Em causa está a "Operação Resgate", colocada em prática pelas autoridades angolanas a 06 de novembro e que visa reforçar a autoridade do Estado em todos os domínios, reduzir os principais fatores desencadeadores da desordem e insegurança, bem como os da violência urbana e da sinistralidade rodoviária, aperfeiçoar os mecanismos e instrumentos para a prevenção e combate à imigração ilegal, e proibir a venda de produtos não autorizados em mercados informais.
Hoje, aparentemente de forma espontânea, cerca de 50 'zungueiras' - mulheres que vendem todo o tipo de produtos pelas ruas -, todas oriundas do Mercado de São Paulo, em Luanda, surpreenderam as autoridades locais que só conseguiram pará-las a poucas centenas de metros do Palácio Presidencial, sem que se tenham registado quaisquer incidentes.
Zangadas, Antónia Domingos e Maldina Odete Félix, ambas vendedoras há 18 anos naquele que ainda é o maior mercado informal da capital de Angola, afirmaram à agência Lusa que apenas pretendem obter uma resposta ao pedido de as deixarem vender nos passeios durante o mês de dezembro, uma vez que, caso contrário, voltarão terça-feira para "invadir o Palácio".
"Nós não vendemos na rua, vendemos no passeio. Outras vendem atrás da 'gajajeira' [uma espécie de armazém municipal]. Já nos disseram que vamos sair do Mercado de São Paulo a partir de janeiro. Só queremos vender durante o mês de dezembro", disse Antónia Domingos.
"O senhor governador [de Luanda] está-nos a ouvir e queríamos que ele arranjasse uma solução para que, a partir de hoje, nos deixe vender amanhã. Porque não sabemos como vamos fazer. Temos filhos, algumas de nós são viúvas e não temos dinheiro para dar de comer os nossos filhos. Tiram-nos da rua e nós ficamos como? Fica difícil. Têm de arranjar um lugar para nós podermos vender", acrescentou.
Questionada pela Lusa sobre o que farão se não obtiverem qualquer resposta oficial, a decisão é voltar de novo aos protestos, já terça-feira.

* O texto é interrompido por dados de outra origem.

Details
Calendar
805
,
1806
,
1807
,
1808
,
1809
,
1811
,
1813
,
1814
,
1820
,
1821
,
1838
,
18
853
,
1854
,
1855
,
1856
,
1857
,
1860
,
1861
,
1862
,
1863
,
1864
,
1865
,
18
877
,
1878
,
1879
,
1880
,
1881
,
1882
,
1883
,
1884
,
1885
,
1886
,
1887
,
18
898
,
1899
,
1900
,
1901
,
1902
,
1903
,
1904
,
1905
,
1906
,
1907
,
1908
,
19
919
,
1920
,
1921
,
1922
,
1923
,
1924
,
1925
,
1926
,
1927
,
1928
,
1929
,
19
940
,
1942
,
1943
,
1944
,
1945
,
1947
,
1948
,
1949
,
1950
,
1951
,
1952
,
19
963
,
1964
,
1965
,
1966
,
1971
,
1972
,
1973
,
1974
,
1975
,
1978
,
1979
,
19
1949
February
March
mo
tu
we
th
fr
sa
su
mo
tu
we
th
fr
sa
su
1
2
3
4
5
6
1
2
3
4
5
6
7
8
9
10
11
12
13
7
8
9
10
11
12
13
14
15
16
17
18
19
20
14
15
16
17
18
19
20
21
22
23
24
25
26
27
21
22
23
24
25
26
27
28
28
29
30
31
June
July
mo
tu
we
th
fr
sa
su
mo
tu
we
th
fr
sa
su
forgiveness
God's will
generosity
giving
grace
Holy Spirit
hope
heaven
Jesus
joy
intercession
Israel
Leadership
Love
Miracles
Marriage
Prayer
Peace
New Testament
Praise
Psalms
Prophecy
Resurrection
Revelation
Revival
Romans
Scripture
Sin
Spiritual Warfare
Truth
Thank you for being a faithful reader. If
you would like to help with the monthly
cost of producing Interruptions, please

"Se não houver resposta, vamos voltar de novo. Nós vamos voltar, amanhã vamos vir de novo. Se não nos derem uma resposta hoje vamos voltar amanhã. Vai vir muita gente e vamos invadir o palácio", gritou, salientando que os produtos para venda foram confiscados pela polícia.
"Levaram todos os negócios [produtos]. Estão com os cães, com os cavalos e estão a dar corrida nas pessoas. É por isso que viemos aqui no Palácio, nós todas. Algumas senhoras estão ali a chorar, outras desmaiaram, como é? Está mal, está complicado, só queremos vender durante o mês de dezembro", insistiu.
Por seu lado, Maldina Odete Félix indicou que algumas das 'zungueiras' têm maridos que auferem salários mensais, mas que estão "há três, quatro meses" sem os receber.
"Nós, como mães, é que pagamos as propinas dos nossos filhos, mas não temos dinheiro na mão. Por isso estamos a pedir que nos deixem vender só este mês de dezembro e, em janeiro, cada uma vai vender para o sítio que quiser. É só isso que estamos a pedir", afirmou.
Questionada sobre com quem pretendem falar, Odete Félix disse querer explicar ao Presidente angolano, João Lourenço, a situação.
"Viemos aqui ao Palácio para ver se nos dão essa decisão [de vender durante dezembro]. Como vai ser o mês de dezembro? É só isso que estamos a pedir", respondeu, indicando que a polícia criou um cordão de segurança nos arredores do complexo em que está instalado o edifício.
"[A polícia] não nos deixou passar. Eles [autoridades] que deem uma resposta, só queremos que nos deem uma resposta. Já perdemos [hoje] quatro horas. Dependemos desse negócio para poder comprar pão para os nossos filhos. Têm de nos dar de volta o nosso negócio", sublinhou Odete Félix.
"Disseram-nos que essa operação ['Resgate'] é só para os 'langa' [cidadãos da República Democrática do Congo) e agora estão a afetar as 'zungueiras'. Os gatunos ficam ali soltos e nós, que estamos a trabalhar, a ganhar o dinheiro para comprar o pão para os nossos filhos, não nos deixam trabalhar. É complicado.
Cerca de uma hora depois, a polícia, já na zona da Maianga, conseguiu dispersar a meia centena de "zungueiras", que partiram, a pé e a cantar, de volta ao Mercado de São Paulo, depois de a polícia lhes ter dado garantias, ouvidas pela Lusa, que os produtos confiscados e guardados nas "gajajeiras" serão devolvidos.